Au nom de l’amour de mon prochain musulman, je ne me crois pas autorisé à caricaturer sa foi ou à tourner en dérision les symboles de sa religion. Mais je ne m’attends pas à ce que d’autres, musulmans ou adeptes d’une autre religion, athées ou agnostiques, agissent avec la même prévenance. Ils sont libres de critiquer ce que je crois comme je me sens libre de les inviter à se tourner vers le Christ qui seul sauve et permet d’aimer vraiment son prochain.
• Se laisser remettre en question :
reste une application plus délicate à tirer du regard clairvoyant du Seigneur posé sur les foules : se pourrait-il que son diagnostic, «des foules lassées et abattues comme des brebis qui n’ont pas de berger», concerne aussi le peuple que nous formons à sa suite aujourd’hui ? Avant de répondre, je tiens à préciser deux choses :
1) aucune indication dans le texte de Matthieu ne permet d’aller dans ce sens, c’est donc au nom de préoccupations pastorales que je risque ce parallèle ;
2) quand je parle du peuple que nous formons, cela ne revient pas à dire que nous sommes seuls à former son peuple en France – ce serait à la fois faux et présomptueux – mais que c’est la seule partie du peuple de Dieu sur laquelle je risque une parole.
Ceux qui me connaissent ou qui m’ont lu savent l’intérêt que je porte à la question des abandons du ministère. La réalité est si présente, si tragiquement présente dans nos Églises, qu’elle ne peut nous laisser indifférents. Si les bergers «auxiliaires» sont désorientés, que peut-il en être des brebis ? Or, à l’écoute des derniers chiffres sur le protestantisme, j’ai cru trouver l’indice assez net d’une anomalie : estimés à 600 000 personnes, les évangéliques ne comptent que 460 000 pratiquants réguliers. Qui sont donc les 140 000 peu ou pas pratiquants d’un milieu qui se veut quasiment exclusivement professant ?

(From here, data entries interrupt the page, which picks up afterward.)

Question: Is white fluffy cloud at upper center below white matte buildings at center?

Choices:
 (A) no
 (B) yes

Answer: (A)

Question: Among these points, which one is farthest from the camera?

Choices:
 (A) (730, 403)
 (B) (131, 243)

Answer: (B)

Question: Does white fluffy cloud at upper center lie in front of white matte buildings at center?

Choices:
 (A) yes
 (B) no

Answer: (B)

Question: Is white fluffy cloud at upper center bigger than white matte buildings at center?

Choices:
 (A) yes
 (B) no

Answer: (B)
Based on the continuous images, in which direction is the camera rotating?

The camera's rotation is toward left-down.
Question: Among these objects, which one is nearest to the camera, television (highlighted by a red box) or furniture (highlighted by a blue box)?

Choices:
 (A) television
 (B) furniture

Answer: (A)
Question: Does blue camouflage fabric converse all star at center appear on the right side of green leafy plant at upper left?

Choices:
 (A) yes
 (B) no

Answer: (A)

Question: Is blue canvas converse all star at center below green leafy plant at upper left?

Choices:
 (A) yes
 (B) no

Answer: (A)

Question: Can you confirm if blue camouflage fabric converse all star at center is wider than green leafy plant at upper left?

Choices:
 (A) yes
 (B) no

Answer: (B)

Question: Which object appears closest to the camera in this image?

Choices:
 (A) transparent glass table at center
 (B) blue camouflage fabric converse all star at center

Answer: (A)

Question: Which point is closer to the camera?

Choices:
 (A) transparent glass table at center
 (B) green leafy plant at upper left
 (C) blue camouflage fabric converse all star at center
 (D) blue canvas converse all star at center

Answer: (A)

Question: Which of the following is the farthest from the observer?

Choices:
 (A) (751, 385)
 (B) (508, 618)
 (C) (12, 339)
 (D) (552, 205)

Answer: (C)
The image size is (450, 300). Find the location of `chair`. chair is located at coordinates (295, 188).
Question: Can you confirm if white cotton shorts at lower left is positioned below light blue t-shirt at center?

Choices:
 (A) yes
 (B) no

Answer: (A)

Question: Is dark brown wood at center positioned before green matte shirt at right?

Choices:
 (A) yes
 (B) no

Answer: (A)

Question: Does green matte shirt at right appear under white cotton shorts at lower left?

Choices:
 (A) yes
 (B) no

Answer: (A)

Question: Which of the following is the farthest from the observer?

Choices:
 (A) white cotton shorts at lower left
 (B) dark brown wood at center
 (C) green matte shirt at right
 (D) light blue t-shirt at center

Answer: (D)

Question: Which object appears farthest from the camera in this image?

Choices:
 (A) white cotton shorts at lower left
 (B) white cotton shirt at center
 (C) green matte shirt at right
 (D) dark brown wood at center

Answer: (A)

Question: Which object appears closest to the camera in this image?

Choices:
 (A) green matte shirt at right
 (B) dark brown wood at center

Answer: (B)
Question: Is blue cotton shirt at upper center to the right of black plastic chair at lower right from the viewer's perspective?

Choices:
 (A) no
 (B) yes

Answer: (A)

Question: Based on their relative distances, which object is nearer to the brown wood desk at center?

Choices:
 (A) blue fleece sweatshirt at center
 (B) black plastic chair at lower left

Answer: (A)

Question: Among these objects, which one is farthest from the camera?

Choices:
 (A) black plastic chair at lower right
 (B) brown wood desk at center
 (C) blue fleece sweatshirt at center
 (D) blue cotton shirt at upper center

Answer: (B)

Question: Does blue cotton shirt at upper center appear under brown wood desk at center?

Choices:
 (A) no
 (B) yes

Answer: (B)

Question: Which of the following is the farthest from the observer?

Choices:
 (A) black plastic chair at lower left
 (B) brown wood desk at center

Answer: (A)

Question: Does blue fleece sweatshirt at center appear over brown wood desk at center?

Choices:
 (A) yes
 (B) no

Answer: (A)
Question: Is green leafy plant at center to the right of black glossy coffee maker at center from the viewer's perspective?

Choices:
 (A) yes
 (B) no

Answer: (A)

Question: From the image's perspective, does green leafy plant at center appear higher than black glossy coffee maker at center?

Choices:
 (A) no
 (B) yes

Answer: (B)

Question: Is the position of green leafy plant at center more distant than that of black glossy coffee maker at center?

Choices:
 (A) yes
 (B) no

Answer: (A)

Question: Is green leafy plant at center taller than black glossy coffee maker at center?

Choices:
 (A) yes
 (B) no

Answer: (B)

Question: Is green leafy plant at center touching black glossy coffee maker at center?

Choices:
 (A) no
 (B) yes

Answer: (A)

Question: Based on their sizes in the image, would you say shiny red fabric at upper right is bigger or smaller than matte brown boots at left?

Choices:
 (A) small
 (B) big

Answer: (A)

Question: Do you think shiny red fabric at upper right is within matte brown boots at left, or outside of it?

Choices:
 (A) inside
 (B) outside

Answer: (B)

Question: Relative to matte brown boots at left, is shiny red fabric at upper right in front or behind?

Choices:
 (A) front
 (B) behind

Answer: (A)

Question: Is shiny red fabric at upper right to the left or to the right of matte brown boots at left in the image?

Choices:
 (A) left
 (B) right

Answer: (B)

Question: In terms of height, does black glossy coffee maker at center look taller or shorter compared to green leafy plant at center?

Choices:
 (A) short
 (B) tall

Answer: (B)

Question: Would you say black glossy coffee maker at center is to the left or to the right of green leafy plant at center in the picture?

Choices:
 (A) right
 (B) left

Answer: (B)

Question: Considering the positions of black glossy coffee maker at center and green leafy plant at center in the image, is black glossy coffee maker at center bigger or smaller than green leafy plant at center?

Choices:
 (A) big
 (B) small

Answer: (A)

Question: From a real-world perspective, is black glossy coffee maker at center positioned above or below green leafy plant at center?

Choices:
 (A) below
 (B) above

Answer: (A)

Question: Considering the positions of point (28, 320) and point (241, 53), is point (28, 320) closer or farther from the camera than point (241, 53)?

Même si je suis capable de donner des explications rassurantes, je ne veux pas que nous nous voilions la face : il y a parmi eux, ceux de nos familles qui, sans avoir rejeté nos valeurs, n’ont pourtant pas donné leur vie à Christ ; et il y a aussi tous les déçus de nos Églises, tous ceux qui ont été découragés par nos divisions, tous ceux que nous avons écrasés de fardeaux inutiles, tous ceux que nous avons blessés par des paroles injustes, tous ceux à qui nous avons négligé de prodiguer des soins pastoraux par manque de disponibilité…
Faire preuve de clairvoyance dans l’évangélisation, c’est ainsi à la fois apprendre à connaître ceux que nous approchons et oser nous remettre en question. Proclamer l’Évangile est trop sérieux pour être fait en dilettante. Suite et fin au prochain numéro
ÉTIENNE LHERMENAULT
NOTES
1 Je suis redevable, pour plusieurs remarques exégétiques qui sous-tendent mon propos, au professeur Christophe Paya, Pour une Église en mouvement, lecture du discours d’envoi en mission de Matthieu 9 : 35 – 11 : 1, Charols, Excelsis, 2010, p. 107-138.